Volkswagen AG expects about 15% of the cars it sells in 2025 to have electric powertrains but the pace of the company's switch to the zero-emission technology will be determined by battery availability, CEO Herbert Diess said March 12, adding that the automaker is exploring the idea of participating in lithium-ion battery cell production in Europe.
"It may be a bit quicker but not that much quicker because we also need the batteries for this. So it will be within this range and it will still be 80% conventional cars," Diess said at a press conference broadcast online from Volkswagen's headquarters in Wolfsburg, Germany.
Still reeling from the diesel emissions cheating scandal uncovered in 2015 that has cost the company $28.2 billion as of January as well as significant reputational damage, Volkswagen has been pressing ahead with electrification much faster than its peers as it seeks to move on not only from the affair but also the combustion engine technology at the heart of it.
It has unveiled a forthcoming range of "I.D." branded electric hatchback, sedan and SUV models, as well as a mini-van recalling the iconic VW campervan beloved of hippies and surfers in popular culture, all built on a single platform which Volkswagen has offered to license to other manufacturers in order to recoup some development costs. Diess put those costs at "north of €1 billion."
But Diess' forecast for electric cars' share of Volkswagen's range and pledges by other major automakers to offer many more hybrid or full-electric options in the early 2020s will increase competition for lithium-ion battery cells, the majority of which are sourced from suppliers in China, Korea and elsewhere in Asia who have occasionally encountered supply difficulties with some component metals.
Germany and France have jointly pledged €1.7 billion to spur private investment in the production of the battery cells in Europe, the single most valuable component of an electric car.
"With a view to the increasing demand, we're also taking now a close look at possible participation in battery cell manufacturing facilities in Europe of our own," Diess said, without offering further details.
The carmaker announced in February that it aims to become carbon neutral by 2050 across its operations. Diess said production of the company's I.D. electrified range, which begins towards the end of 2019, would be carbon neutral from the outset, including supplied components, and that Volkswagen's power subsidiary Elli would offer wall boxes for home charging that run on renewable energy.

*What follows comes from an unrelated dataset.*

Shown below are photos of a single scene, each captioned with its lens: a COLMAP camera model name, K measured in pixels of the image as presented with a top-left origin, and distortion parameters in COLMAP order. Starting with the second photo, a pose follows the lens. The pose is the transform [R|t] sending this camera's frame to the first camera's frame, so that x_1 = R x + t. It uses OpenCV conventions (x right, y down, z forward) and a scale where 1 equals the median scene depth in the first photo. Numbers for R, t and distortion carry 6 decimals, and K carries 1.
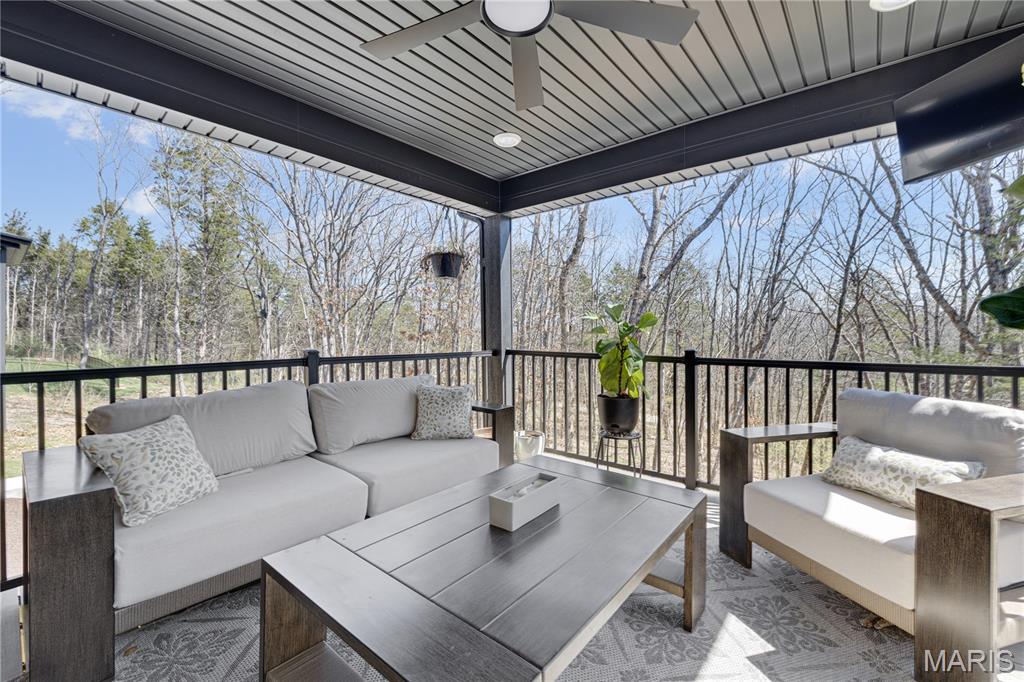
lens RADIAL K [[428.2, 0, 520.8], [0, 428.2, 342.2], [0, 0, 1]] dist [0.000250, -0.000009]
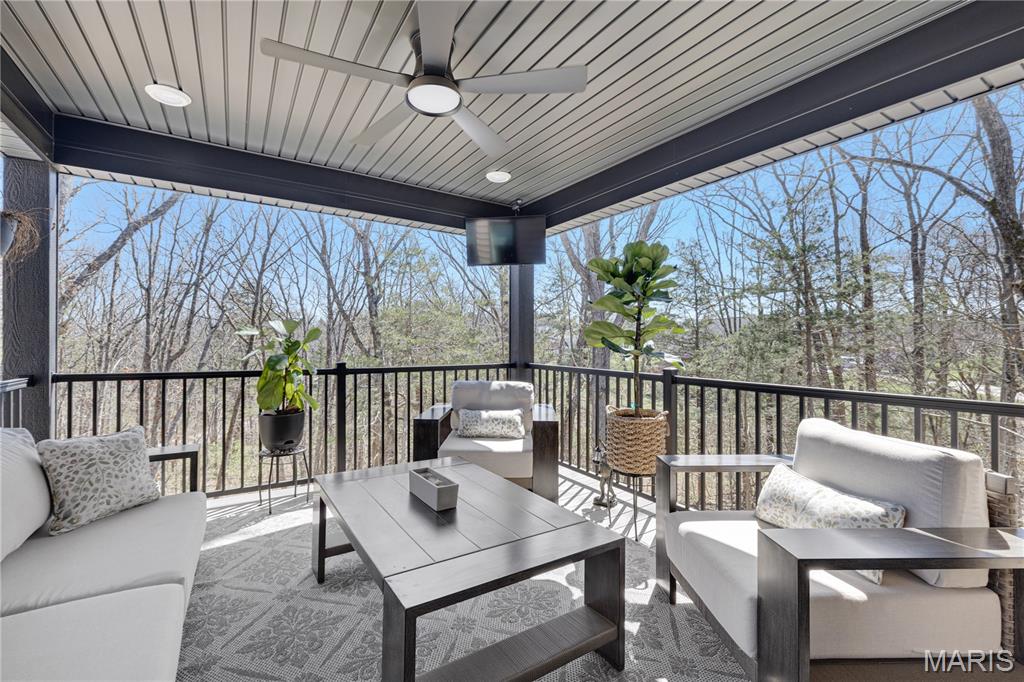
lens RADIAL K [[428.2, 0, 522.3], [0, 428.2, 339.7], [0, 0, 1]] dist [0.000250, -0.000009]
pose [[0.293878, 0.007910, 0.955810, -0.562235], [0.015147, 0.999802, -0.012932, -0.020917], [-0.955723, 0.018278, 0.293700, 0.193994]]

The company is also converting its power station that supplies its Wolfsburg plant, Volkswagen's largest, to gas from coal to slash emissions.
Some observers have questioned whether Volkswagen's headlong rush into electrification could be risky should more effective alternative technology come to the fore, but Diess suggested that industry players could lose out through too much hesitancy amid growing pressure to reduce air pollution and carbon emissions.
"Chinese society decided quite clearly they want this system change. They back electric mobility and it's going to come. We still seem to be a bit more changeable, at least in our public discussion, and I feel that this time should now be over. The facts are quite clear and the climate targets can only be attained with electric vehicles," Diess said.